Fernando Botero, a renowned artist known for his unique style, passed away at the age of 91 in Monaco after battling pneumonia.
This was announced earlier today by Colombia’s president, Gustavo Prieto, through his social media. His cause of death was confirmed by his close friend Mauricio Vallejo.

Botero did the occasional still-lifes and landscapes, but his distinctive portraits made him stand out. Both his paintings and sculptures were depictions of voluminous figures with childlike features in various settings.
“An artist is attracted to certain kinds of form without knowing why,” he once said. “You adopt a position intuitively; only later do you attempt to rationalize or even justify it.”
He painted plump people not just for their appearance but also to capture the sensuality of form.
In an interview with the Spanish newspaper El Mundo, he said, “I am interested in volume, the sensuality of form. If I paint a woman, a man, a dog, or a horse, I always do with this idea of the volume.”

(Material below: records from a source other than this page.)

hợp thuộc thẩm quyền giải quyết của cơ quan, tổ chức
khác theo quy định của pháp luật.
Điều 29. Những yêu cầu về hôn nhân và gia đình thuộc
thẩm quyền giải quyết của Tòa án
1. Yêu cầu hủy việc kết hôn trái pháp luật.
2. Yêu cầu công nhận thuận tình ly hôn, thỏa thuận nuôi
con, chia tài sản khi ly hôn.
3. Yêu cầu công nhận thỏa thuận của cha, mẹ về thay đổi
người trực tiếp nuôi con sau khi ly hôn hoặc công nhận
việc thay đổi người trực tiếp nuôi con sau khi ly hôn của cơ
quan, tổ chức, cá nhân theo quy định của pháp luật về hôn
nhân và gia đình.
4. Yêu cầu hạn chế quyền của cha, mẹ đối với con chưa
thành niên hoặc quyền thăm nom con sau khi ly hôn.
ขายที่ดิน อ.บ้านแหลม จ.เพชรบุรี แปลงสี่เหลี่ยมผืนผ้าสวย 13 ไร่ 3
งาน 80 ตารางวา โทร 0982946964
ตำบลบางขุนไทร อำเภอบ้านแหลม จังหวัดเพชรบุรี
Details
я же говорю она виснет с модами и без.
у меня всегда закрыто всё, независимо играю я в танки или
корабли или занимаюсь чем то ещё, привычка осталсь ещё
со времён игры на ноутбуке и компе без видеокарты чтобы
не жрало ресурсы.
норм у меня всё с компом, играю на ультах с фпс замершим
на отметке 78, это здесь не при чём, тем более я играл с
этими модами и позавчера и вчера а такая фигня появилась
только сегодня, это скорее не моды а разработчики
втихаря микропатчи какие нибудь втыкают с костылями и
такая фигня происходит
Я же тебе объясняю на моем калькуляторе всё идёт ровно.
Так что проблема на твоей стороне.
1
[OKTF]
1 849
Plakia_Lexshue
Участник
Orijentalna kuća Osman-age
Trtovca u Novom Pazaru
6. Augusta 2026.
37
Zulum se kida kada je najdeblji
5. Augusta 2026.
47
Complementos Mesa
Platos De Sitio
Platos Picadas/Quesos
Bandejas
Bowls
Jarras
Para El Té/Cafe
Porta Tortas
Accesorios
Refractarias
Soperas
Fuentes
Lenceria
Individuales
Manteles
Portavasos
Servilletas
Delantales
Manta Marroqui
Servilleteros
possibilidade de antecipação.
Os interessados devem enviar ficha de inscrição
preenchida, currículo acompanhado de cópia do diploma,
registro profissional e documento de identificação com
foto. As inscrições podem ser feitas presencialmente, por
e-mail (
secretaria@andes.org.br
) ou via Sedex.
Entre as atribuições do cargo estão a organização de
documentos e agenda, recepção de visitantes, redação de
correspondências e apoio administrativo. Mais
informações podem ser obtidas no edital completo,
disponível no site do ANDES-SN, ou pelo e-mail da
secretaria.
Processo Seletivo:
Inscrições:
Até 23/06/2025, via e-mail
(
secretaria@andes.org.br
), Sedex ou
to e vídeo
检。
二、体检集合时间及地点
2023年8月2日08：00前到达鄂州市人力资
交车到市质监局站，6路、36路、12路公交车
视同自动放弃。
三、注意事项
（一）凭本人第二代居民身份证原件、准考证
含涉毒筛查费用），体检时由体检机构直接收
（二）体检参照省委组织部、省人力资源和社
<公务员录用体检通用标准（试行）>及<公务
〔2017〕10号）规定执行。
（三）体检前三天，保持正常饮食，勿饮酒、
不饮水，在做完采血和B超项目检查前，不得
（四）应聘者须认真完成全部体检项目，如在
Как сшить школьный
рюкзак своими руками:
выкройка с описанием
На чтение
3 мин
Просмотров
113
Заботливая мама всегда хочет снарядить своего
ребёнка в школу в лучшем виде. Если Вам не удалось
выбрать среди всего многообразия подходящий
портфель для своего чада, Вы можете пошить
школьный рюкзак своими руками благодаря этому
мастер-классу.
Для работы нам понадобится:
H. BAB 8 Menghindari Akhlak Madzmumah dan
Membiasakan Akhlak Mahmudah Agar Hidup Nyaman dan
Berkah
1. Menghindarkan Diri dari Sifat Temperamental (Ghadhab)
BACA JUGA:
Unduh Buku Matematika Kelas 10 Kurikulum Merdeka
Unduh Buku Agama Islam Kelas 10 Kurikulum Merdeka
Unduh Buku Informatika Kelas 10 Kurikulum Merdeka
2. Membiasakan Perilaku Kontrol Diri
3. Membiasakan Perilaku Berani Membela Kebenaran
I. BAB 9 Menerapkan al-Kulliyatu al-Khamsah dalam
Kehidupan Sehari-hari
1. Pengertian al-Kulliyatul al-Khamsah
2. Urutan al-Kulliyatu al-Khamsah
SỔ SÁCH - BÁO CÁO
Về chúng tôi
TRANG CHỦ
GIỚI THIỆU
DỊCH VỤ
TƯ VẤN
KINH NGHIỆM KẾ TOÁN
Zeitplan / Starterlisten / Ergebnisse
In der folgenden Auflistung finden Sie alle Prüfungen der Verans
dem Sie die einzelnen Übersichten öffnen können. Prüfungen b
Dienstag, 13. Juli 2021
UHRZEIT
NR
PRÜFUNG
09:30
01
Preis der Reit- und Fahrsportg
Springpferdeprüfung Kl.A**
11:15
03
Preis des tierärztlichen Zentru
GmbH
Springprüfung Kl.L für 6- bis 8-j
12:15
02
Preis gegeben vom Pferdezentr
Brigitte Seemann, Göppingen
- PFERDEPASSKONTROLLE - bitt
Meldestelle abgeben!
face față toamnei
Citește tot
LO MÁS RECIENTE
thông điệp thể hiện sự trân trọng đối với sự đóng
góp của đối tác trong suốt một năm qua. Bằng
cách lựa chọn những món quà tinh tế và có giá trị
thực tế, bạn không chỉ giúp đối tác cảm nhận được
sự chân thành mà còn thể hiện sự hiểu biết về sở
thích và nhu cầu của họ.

Fernando Botero was born in MedellÃn, Colombia, in 1932 as the second of three sons. Unfortunately, his father passed away when he was just four years old. Subsequently, his uncle enrolled him in a Jesuit high school and a matador school. However, it didn’t take long for Fernando to realize that art was his true calling.
At 16, he published his first illustrations in a Medellin newspaper in 1948. Two years later, he had his first solo show in Bogota.
Botero won an art prize at the age of 20, after which he left Columbia for Europe. He first went to Madrid, where he made a living by painting and selling copies of Old Masters before moving to Italy and Paris. Today, his paintings and sculptures are exhibited worldwide.
“You paint what you know best, what you went through as a teenager and child. My world is the one I got to know in Medellin; I never paint anything else other than that,” Botero once said.